Canadian journalist Donna Laframboise. Former National Post & Toronto Star columnist, past vice president of the Canadian Civil Liberties Association.
I spend a lot of time doing photography. Often, my camera takes a close, intimate look at everyday objects – highlighting texture and detail.
When I’m involved in a writing project though, when I’m analyzing a subject as massive and complex as the climate change debate, I frequently employ the opposite strategy. I step back. I try to understand context and history. I strive to see the big picture.
It’s easy to lose perspective when one is in the thick of things. Imagining how the situation will appear to a disinterested observer ten – or 100 – years hence is immensely helpful.
Certain ideas resurface again and again throughout human history. One of these is the notion that the world as we know it is on the brink of collapse. That the gods, Mother Nature, or our own technology, will wreak havoc – will, in essence, punish us for our transgressions.

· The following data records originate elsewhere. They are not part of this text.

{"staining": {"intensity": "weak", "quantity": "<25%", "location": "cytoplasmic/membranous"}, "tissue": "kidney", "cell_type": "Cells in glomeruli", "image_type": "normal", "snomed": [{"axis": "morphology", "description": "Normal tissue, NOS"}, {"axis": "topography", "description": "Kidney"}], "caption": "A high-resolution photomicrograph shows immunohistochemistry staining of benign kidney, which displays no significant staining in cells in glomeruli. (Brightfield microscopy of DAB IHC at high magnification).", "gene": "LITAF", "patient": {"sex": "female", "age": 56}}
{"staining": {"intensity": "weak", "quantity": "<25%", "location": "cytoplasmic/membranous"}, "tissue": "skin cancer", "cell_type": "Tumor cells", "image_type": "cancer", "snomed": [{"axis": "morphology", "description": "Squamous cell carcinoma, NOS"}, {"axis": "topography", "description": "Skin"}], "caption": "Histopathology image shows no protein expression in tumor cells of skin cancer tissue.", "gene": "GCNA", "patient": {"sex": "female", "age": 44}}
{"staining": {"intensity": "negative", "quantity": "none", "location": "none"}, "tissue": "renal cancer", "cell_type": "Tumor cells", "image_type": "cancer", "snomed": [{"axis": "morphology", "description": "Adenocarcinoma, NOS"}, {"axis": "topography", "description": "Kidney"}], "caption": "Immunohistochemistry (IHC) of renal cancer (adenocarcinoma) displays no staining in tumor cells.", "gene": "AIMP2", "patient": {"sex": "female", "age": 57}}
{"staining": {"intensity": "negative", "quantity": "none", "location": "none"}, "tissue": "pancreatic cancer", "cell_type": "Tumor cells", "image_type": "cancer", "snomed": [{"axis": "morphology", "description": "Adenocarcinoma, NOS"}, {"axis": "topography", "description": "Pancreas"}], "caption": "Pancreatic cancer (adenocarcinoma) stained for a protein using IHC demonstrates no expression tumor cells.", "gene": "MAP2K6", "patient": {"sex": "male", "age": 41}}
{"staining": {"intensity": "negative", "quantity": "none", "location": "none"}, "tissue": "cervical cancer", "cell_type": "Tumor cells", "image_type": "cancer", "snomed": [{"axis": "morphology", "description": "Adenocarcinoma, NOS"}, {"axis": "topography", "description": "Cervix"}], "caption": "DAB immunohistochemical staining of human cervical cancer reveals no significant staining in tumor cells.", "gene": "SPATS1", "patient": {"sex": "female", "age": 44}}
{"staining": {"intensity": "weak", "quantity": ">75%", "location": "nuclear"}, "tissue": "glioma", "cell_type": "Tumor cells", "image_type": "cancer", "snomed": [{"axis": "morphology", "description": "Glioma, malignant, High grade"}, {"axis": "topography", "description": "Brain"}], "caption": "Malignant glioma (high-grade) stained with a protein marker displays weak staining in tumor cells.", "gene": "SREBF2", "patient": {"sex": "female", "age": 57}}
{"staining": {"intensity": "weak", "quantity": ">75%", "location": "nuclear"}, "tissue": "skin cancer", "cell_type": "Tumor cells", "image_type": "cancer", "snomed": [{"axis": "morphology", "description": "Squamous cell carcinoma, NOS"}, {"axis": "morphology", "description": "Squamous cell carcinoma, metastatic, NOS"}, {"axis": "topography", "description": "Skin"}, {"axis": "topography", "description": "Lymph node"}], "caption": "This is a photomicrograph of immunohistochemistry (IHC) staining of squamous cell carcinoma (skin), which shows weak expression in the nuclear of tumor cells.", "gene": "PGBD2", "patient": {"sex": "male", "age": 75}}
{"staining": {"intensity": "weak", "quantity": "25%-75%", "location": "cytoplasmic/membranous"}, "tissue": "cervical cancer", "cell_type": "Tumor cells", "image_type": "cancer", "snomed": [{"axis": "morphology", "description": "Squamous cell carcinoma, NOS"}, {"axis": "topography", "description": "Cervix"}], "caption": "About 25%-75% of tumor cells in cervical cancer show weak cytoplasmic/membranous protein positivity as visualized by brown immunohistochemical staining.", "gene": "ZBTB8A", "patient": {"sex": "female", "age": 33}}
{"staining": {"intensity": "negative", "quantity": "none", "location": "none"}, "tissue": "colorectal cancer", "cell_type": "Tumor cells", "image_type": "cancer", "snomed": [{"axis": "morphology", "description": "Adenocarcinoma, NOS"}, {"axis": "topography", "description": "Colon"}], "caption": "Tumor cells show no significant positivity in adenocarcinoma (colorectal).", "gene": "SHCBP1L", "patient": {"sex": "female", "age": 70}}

Yesterday I read a number of news reports written prior to January 1, 2000 – the day the Y2K computer glitch was supposed to bring the world to its knees. I’ve long assumed that the reason we didn’t encounter massive problems was because lots of time and money was devoted to preventing such an occurrence. But in recent months more than one source has argued persuasively that countries that paid almost no attention to the matter escaped similarly unscathed. [See, for example, the opening pages of Flat Earth News]
Those pre-2000 news reports are fascinating. A cover story published by Newsweek in June 1997 is titled “The Day the World Shuts Down.” Readers are told that, by one estimate, half of all US businesses won’t have their computer code fixed in time. Three paragraphs later, they’re advised:
“It’s staggering to start doing mind games on what percentage of companies will go out of business,” says Gartner’s Hotle. “What is the impact to the economy of 1 percent going out of business?” Or maybe more: Y2K expert Capers Jones predicts that more than 5 percent of all businesses will go bust. This would throw hundreds of thousands of people into the unemployment lines…
A bit later, the article quotes a tech expert saying there are two kinds of people: “Those who aren’t working on [fixing the Y2K bug] and aren’t worried, and those who are working on it and are terrified.”
Another Newsweek story published in late 1998, tells of a San Diego doctor who quit his practice, moved his family to a farm, and began lecturing about Y2K preparedness because he was convinced he could “save more lives getting people to make contingency plans.”
Yet another news account tells readers that the “chief economist for Deutsche Bank Securities in New York, puts the odds of a [Y2K-triggered] global recession at 70 percent.”
None of the really bad things happened, of course. Not even close. The power grid in big cities did not fail. Nor did large numbers of businesses. Nor did the economy. No matter how certain the well-educated consultants, economists, technology experts, and doctors were in their opinions – no matter how persuasive they sounded when quoted by the media – their fears were overblown by a wide, wide margin.
It’s important to recognize that not everyone got caught up in Y2K end-of-the-world thinking. In May 1999 Newsweek published an admirable essay by technology expert Danny Hillis who declared: “I have come to believe that the Y2K apocalypse is a myth.” He felt “like a traitor,” he said, “for breaking ranks with my fellow computer experts and admitting what I really think.” In his view, Y2K would cause little more than inconvenience.
Ten years later it’s clear that Hillis’ sober-minded, quiet assessment was the correct one, that he was the voice of reason in a roomful of alarmists. He ended his essay with an observation that’s highly applicable today, when we’re being encouraged to believe in an impending global-warming-induced catastrophe:
There are no real experts, only people who understand their own little pieces of the puzzle.